Sim, por exemplo durante a cúpula do Rio + 20, na Copa das Confederações, na visita do papa Francisco… Deteve vários ataques cibernéticos. Obviamente são ataques de hackers, algo incomparável com o que pode acontecer em uma situação de conflito em grande escala.

Esses ataques são comparáveis com a intercepção de comunicações e mensagens da presidenta e seus conselheiros?

Você pode fazer a comparação que desejar.

A intercepção foi um ataque?

Não o caracterizaria desse modo, o que não quer dizer que não tenha sido uma intrusão para colher dados.

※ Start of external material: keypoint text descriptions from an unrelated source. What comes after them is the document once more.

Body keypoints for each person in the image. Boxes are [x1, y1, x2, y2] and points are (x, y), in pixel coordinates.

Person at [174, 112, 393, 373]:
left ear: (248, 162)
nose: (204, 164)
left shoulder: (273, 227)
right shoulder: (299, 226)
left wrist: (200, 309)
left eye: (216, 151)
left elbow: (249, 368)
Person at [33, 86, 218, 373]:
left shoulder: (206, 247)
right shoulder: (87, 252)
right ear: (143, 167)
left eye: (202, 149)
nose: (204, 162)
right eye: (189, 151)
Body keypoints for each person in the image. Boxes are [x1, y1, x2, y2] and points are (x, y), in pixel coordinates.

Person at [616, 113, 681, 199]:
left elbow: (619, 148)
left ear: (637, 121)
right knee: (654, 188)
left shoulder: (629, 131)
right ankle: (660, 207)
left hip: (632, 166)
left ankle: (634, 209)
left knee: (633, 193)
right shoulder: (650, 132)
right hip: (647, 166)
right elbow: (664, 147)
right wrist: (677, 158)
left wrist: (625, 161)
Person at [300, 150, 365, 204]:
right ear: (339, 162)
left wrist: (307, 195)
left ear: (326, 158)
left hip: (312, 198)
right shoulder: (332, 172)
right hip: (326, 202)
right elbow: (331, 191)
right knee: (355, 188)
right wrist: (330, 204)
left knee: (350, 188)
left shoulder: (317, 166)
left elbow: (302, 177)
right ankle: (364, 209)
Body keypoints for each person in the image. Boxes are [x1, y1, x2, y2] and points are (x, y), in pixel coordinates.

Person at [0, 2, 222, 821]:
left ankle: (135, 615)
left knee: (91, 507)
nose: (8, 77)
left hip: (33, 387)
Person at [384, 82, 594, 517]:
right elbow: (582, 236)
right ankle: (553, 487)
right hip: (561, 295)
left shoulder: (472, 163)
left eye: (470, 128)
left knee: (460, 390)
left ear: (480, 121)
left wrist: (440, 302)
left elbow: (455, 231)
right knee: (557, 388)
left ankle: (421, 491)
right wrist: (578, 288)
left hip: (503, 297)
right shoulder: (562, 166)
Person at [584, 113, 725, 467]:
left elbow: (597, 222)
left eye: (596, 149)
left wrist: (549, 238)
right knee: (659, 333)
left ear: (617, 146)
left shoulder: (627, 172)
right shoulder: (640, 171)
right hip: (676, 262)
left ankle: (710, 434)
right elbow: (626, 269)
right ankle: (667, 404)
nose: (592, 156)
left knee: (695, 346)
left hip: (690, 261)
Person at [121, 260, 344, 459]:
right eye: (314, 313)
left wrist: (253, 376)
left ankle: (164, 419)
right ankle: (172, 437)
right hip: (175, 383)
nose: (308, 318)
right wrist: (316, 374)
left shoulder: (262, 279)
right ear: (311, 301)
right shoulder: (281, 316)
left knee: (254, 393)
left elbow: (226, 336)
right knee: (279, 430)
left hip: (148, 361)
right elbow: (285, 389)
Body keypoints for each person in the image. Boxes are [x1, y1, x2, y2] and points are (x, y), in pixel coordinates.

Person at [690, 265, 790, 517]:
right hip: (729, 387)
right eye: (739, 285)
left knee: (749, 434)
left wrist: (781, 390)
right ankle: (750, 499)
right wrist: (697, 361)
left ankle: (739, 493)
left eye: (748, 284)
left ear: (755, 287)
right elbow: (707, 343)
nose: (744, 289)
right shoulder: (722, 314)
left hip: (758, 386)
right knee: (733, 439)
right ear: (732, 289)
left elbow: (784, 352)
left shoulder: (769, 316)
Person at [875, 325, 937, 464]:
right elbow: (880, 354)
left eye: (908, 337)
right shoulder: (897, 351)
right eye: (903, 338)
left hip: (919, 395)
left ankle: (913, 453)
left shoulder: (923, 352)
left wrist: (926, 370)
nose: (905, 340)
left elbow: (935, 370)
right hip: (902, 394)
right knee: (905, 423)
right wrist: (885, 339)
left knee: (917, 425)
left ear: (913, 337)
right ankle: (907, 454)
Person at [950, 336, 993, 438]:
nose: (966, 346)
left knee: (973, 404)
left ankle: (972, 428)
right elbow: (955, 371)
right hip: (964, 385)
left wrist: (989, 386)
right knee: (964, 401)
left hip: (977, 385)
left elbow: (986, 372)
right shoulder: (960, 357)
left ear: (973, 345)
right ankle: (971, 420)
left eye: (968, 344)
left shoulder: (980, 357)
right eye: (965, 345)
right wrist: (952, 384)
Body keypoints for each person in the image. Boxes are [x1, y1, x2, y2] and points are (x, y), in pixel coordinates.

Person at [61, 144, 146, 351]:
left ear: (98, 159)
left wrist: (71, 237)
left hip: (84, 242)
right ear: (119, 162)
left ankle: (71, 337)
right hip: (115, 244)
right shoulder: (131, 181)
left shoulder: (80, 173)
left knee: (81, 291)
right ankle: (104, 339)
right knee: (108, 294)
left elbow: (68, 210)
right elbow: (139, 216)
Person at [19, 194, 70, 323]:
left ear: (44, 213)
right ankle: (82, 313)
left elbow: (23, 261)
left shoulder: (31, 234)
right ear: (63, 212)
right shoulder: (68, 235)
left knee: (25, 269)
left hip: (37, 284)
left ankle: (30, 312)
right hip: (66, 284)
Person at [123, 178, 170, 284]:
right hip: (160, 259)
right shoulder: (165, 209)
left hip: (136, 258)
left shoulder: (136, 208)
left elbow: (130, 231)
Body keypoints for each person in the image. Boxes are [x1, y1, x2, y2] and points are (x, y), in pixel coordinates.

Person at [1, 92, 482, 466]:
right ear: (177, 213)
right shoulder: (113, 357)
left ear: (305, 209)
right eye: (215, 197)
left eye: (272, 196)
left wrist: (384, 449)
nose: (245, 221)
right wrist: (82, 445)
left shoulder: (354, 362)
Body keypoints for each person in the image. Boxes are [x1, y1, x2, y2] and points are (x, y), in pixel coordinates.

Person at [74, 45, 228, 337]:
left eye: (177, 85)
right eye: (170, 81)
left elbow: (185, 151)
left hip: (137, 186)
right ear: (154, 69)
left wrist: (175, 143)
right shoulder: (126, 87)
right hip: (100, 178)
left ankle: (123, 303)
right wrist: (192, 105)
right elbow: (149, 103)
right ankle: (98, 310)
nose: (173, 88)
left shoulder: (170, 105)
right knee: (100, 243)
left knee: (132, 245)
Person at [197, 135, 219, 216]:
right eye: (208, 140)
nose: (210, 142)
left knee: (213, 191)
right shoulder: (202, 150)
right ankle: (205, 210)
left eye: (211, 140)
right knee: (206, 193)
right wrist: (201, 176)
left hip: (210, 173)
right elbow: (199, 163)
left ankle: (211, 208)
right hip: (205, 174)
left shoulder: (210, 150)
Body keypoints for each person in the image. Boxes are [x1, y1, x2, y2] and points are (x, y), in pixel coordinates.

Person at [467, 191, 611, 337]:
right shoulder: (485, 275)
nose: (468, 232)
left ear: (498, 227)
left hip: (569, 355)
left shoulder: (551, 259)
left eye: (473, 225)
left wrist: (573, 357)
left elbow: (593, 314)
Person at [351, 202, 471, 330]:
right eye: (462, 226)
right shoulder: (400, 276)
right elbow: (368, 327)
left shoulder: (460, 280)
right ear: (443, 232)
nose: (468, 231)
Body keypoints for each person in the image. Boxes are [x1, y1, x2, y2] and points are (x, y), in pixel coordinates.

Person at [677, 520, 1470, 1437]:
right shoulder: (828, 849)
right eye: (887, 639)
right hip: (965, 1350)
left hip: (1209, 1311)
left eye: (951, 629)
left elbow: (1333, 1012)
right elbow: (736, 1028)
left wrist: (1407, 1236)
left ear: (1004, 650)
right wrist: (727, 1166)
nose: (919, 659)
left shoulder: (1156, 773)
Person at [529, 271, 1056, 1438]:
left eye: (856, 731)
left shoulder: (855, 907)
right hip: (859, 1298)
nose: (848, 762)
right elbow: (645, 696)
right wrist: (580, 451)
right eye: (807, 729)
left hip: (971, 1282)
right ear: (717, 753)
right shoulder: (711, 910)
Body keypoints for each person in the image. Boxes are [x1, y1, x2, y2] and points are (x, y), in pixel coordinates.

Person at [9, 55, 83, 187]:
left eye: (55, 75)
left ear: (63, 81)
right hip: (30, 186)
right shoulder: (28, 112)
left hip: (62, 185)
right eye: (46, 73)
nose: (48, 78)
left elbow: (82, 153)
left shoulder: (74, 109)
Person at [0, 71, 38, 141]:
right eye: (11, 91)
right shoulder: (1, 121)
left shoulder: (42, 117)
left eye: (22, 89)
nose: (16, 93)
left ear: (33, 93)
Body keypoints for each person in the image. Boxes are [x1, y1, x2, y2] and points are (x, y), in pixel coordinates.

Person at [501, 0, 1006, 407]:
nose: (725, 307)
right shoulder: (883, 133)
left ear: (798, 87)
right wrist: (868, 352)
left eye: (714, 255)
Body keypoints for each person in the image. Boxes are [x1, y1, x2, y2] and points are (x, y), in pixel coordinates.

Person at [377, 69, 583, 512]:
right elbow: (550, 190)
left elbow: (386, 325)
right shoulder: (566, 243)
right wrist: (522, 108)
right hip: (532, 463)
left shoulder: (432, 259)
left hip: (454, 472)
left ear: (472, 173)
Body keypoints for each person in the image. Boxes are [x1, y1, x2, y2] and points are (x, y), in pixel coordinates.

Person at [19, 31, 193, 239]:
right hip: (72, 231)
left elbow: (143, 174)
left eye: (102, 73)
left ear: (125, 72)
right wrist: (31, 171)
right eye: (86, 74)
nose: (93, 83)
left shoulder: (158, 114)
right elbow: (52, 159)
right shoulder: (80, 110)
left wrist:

É como se você me perguntasse se a espionagem é o mesmo que a guerra. Nesses casos estamos, de certo modo, no limite. Um limite que não se pode passar. Mas quando se fala de defesa cibernética se pensa mais em um ataque do tipo do que pode realmente afetar todo um sistema. O sistema elétrico, o sistema de controle dos aeroportos… Várias coisas… Um ataque assim pode gerar o efeito de uma arma de destruição massiva.

Como uma sabotagem de amplo alcance.

Pode ser. Mas isso não diminui a importância da tentativa de colher informação, um tema que tem vários aspectos. Envolve a invasão de privacidade quando se trata de cidadãos. Ou o que tem a ver com recursos naturais e com a tecnologia para obtê-los. Tudo isso é preocupante. Não tenho o detalhe das explicações que meu colega recebeu do ministro de Relações Exteriores, ou seja que não posso comentar em detalhe.